In this increasingly connected information age, the utility of a
computer is negligible unless it is connected to the internet. Also
a truism in this age, that any machine connected to the internet
increasingly comes under attack. One of the strongest defenses
possible is Security Enhanced Linux from the NSA, with its mandatory
access controls, and policy based security (which is added to the
discretionary access controls common to UNIX derivatives). Properly
written, a mandatory access policy can be used to set up a sandbox
for any program (including any and all internet facing services),
such that they can not access resources and information unless
expressly permitted.

Unfortunately, Setting up SELinux is not a task for the faint of
heart, and the security polices currently extant are far from
complete, making it almost impossible for most folks to convert a
working machine to a secure box, and raises the bar for people who
just want to casually try out SELinux. This paper sets out to
address these deficiencies.

One possible solution is to utilize virtualization, and instead of
trying to convert a full featured, working desktop into a secure
platform (quite hard, in advance of Security Enhanced X), and
instead create a User Mode Linux virtual server running in strict
mode. One of the advantages of running a UML is that we can create a
read only root_fs, and use copy on write file systems to ensure that
any changes can be quickly reverted, even if someone can discover a
flaw in the security policy, and exploit it. Also, with UML's, the
monitoring mechanisms are out of the ken of the virtual machine,
since they can run on the host machine, making it far harder to
suborn them.

There are a number of problems that novice users face with trying to
use a virtual UML instance, firstly, the user-mode-linux package in
Debian is showing signs of neglect, and, secondly, is not generally
patched to support SELinux. Then there is the issue determining a
compatible set of sources, patches, and sources of the patches
(though as more and more patches get accepted into the mainstream
kernels this is less of a problem now than it used to be).

Even when one has a proper /usr/bin/linux binary, there is the issue
of finding a proper root file system to run the UML on. The root_fs
creation tools in Sid also show signs of neglect, and even then, one
would need to install SELinux on these root file systems, which is
often a frightening task by itself.

I propose to start with a recipe based tutorial to create, firstly,
a user mode /usr/bin/linux executable, suitably modified, as needed,
to run SELinux (complete with an example configuration file), and a
corresponding host kernel (with the separate kernel address space
patch).

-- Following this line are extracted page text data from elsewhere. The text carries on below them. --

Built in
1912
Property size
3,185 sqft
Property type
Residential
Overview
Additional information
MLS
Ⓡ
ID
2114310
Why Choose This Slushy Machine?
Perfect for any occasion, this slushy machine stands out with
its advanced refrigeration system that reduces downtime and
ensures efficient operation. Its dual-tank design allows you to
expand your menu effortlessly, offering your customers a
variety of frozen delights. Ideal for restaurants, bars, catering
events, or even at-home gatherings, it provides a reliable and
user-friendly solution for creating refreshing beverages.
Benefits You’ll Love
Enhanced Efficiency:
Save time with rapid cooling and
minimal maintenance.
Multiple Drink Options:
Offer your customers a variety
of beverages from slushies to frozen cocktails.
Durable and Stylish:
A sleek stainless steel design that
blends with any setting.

The tutorial shall include a collection of links where the
latest patches are to be found, and a known good combination of such
patches (hence, a recipe).

Then, we shall create a loop back root file system, with a
bare bones standard Debian Sid install for use with the UML. A script
shall be provided to automate this task, given a fast enough mirror,
and shall perform the common tasks required to make the system
SELinux capable, including doing the initial security labelling of
the file system, and applying any patches to the security policy as
required.

Finally, we shall cover the various networking options to connect
the UML instance to the outside world. If time permits, we shall
explore how to create a secure DMZ/server mechanism, where the
physical box only routes packets to the secure servers running
SELinux, and the only internet facing code runs in a MAC
sandbox. Also, we can examine how one can use a SELinux UML and
hostfs to create Debian packages for upload, which is like pbuilder,
but better, since the isolation of the build environment and the
monitoring of suspicious activity is far stricter.

Why should I be the one giving this talk? Well, I have been working
with SELinux for a couple of years now, I amintain all but one
SELinux specific packages, I have been creating (and have set up a
HTTP resource page for) SELinux UML's for the last 5-6 kernel
versions, and I have been using a SELinux build environment for my
Debian packages for over an year now.